Sorry airmen, you’re not getting beards without a medical or religious waiver anytime soon, as Air Force Chief of Staff Gen. Charles ‘CQ’ Brown and Chief Master Sergeant of the Air Force JoAnne Bass made clear in a live Facebook chat on Monday.

“I’m not inclined to change right now the mustache regs or allow for beards,” Brown said in response to a question from airmen regarding possible updates to regulations on beards and mustaches. 

Brown’s argument boiled down to: Airmen don’t just represent the Air Force, but the Department of Defense in general, and uniform and grooming changes must be made in coordination with other branches. The general said the Air Force’s decision in January to change the hair regulations for women to allow for braids, ponytails and bangs were also made with that coordination in mind.

Coffee Talk with CMSAF | featuring Gen. Charles Q. Brown, Jr.

Teammates – please join me for a very special Coffee Talk. I’m sitting down with my boss, Gen Brown, to discuss Accelerate Change or Lose, the Action Orders, our new mission statement and a whole lot more. Grab a cup of coffee, tea, smoothie or H2O and join us!#coffeetalk #team19 #cupofJo #realtalk

Posted by CMSAF JoAnne S. Bass on Monday, April 19, 2021

Since that decision, airmen across the internet have called for their service to also allow for beards, often claiming that it was an example of inequality to change grooming restrictions for women and not for men. Bass pushed back on that claim on Monday, arguing that, unlike beard regs, the Air Force’s previous female hair regulations were physically harming women in the service. 

Indeed, many women who applauded the changes in hair regulations said they had dealt with irreversible hair loss, hair damage and migraines from pulling their hair back so tight.  

“There’s a lot of comparables where ‘Hey if females and women in the military just got their hair changed, how about beards?’” Bass said on Monday. “I can’t tell you how many hundreds of times, probably thousands, that we’ve gotten [that] question. The female hair changes were not a ‘want,’ it was very much a need based on health first … when I talk with our men in uniform: Is this a need or is this a want?”

Bass acknowledged that, for some male airmen, being able to wear a beard is very much a need. For example, some airmen have razor bumps or religious obligations that make shaving painful or unaligned with their beliefs. Bass said those airmen have access to medical or religious waivers, but she said there was room for improvement in making the waiver process easier for airmen.

“I think we probably need to spend some attention looking at [waivers],” she said. “We’ve got that for action.”

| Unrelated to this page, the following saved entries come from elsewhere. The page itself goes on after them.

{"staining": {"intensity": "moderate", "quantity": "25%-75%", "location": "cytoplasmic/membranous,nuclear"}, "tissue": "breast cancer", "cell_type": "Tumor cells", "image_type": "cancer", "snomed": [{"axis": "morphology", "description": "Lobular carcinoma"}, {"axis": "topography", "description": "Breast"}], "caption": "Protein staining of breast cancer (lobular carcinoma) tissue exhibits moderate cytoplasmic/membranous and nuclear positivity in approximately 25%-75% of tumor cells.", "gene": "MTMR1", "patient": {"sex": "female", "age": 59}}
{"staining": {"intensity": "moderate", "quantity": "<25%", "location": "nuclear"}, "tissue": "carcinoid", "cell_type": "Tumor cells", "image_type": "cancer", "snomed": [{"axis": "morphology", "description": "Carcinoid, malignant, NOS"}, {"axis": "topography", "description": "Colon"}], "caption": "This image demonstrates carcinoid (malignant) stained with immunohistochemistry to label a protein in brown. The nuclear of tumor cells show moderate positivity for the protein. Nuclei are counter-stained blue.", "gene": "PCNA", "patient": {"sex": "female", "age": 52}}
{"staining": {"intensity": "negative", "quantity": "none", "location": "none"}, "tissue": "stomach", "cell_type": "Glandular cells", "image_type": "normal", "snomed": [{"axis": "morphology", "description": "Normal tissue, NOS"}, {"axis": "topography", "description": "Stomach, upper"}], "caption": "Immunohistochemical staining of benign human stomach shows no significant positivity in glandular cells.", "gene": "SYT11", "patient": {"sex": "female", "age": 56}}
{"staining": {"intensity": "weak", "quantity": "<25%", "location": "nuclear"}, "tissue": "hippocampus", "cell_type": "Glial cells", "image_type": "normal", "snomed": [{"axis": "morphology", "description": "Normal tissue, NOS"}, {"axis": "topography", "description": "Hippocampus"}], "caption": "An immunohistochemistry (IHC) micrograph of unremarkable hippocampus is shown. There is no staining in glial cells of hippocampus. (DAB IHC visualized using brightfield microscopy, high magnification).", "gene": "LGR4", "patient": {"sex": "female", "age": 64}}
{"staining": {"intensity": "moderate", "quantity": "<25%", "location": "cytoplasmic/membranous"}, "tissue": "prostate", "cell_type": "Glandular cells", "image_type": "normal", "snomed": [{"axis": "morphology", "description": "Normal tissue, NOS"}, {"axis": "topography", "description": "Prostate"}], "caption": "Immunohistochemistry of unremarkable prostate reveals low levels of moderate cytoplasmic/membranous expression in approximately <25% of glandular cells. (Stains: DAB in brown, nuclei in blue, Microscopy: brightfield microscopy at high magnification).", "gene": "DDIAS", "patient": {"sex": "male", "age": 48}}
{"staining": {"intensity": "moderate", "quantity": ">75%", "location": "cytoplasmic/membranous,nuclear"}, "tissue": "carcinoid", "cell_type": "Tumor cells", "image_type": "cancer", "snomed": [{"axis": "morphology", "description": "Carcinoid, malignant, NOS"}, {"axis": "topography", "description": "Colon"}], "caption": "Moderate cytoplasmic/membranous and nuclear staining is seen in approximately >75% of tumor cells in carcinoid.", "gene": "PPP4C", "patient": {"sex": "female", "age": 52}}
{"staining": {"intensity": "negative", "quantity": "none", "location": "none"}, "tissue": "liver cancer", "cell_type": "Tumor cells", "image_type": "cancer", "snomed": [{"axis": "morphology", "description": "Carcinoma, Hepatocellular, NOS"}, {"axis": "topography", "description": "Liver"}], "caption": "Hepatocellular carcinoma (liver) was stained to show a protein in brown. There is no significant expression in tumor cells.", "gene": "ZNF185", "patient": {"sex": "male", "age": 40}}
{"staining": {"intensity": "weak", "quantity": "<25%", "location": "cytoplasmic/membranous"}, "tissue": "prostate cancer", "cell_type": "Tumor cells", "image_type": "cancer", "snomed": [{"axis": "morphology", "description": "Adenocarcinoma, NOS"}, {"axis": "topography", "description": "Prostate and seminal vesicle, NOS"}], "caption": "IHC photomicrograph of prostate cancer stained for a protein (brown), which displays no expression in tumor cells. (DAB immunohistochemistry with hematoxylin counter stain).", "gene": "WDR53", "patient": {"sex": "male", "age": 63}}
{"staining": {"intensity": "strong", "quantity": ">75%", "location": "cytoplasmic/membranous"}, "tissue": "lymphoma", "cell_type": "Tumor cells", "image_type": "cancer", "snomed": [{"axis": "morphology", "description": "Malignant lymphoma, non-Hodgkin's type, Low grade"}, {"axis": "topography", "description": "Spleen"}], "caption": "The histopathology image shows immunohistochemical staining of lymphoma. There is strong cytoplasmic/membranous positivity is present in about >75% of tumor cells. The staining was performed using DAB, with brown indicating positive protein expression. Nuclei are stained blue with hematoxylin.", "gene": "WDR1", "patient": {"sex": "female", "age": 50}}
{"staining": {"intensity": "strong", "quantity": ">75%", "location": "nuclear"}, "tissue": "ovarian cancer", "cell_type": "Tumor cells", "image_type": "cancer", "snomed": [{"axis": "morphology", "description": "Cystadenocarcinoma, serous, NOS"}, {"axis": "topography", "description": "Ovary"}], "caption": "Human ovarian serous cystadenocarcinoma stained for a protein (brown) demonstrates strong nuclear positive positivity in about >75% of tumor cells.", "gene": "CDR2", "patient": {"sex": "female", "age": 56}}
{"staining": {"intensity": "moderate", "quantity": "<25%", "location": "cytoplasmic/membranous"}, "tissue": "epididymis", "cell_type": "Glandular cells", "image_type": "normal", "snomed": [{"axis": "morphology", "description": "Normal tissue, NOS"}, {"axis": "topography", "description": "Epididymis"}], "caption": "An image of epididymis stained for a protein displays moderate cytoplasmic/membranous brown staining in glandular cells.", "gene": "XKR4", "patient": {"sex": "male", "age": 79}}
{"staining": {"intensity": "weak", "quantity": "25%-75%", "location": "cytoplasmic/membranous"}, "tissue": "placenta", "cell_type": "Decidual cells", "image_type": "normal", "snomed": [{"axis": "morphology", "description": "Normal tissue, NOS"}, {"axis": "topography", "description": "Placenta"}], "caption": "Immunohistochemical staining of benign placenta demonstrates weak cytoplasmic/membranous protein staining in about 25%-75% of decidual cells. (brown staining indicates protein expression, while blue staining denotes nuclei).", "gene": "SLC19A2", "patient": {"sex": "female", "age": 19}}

A public affairs advisor for Bass, Master Sgt. Jarad Denton, said the team is working to make the process of getting a shaving waiver less complicated for airmen who have a genuine medical or religious need for one. That might involve clearing out some of the bureaucratic hoops that airmen told Bass’ team they have to jump through, Denton said.

The master sergeant said they also hope to address a widespread misunderstanding that the waivers are handed out to airmen who don’t have a genuine medical or religious need for the waivers.

“There’s a misunderstanding of what a shaving waiver entails,” he said. “Doctors aren’t just handing out waivers.”

That misunderstanding can actually have a negative impact on an airman’s career. For example, a study published in the journal Military Medicine last December found that many airmen said a waiver barred them from opportunities such as Honor Guard duty, the Air Force Band, Air Force recruiting positions, and Airman Leadership School instructor positions, all of which are career fields or duties with historically high rates of promotion, the study authors wrote. Other airmen said that they were looked down upon by their commanders and colleagues. 

Compounding the problem is the fact that 63% of the respondents who reported a perceived shaving profile bias identified as Black, the report found. Of the rest, 18% identified as white, 14% as Hispanic and 5% as Latino.

Against this backdrop, many American service members, including soldiers and sailors, have questioned the military’s beard ban. Other NATO militaries such as those of Canada, Germany and Denmark, have much more permissive facial hair policies, they point out. The U.S. military often counter-argues that beards get in the way of having a secure gas mask fit. However, nothing is sacred, Denton said, if airmen can make a case that a different facial hair policy would improve readiness. The changes to women’s hair regulations were a prime example of this, he said, as the tight regs were impacting women’s health.

“For the consideration of women’s hair changes (which were approved), the group that submitted the proposal outlined the medical need to make the changes (psychological, physical, uniform fit, etc.),” Denton wrote in an email. “For the consideration of beards, no medical rationale, psychological impacts or uniform fit data was submitted. That coupled with the fact that the Air Force provides shaving waivers for religious and medical accommodations, led to the decision to not change the regulation on beards at this time.”

To change the regs, airmen must make a similar case for facial hair that was made for women’s hair length.

“When those regs were established, clean-shavenness was tied to readiness,” he said. “So anything which changes that has to establish why it is a better fit for readiness.”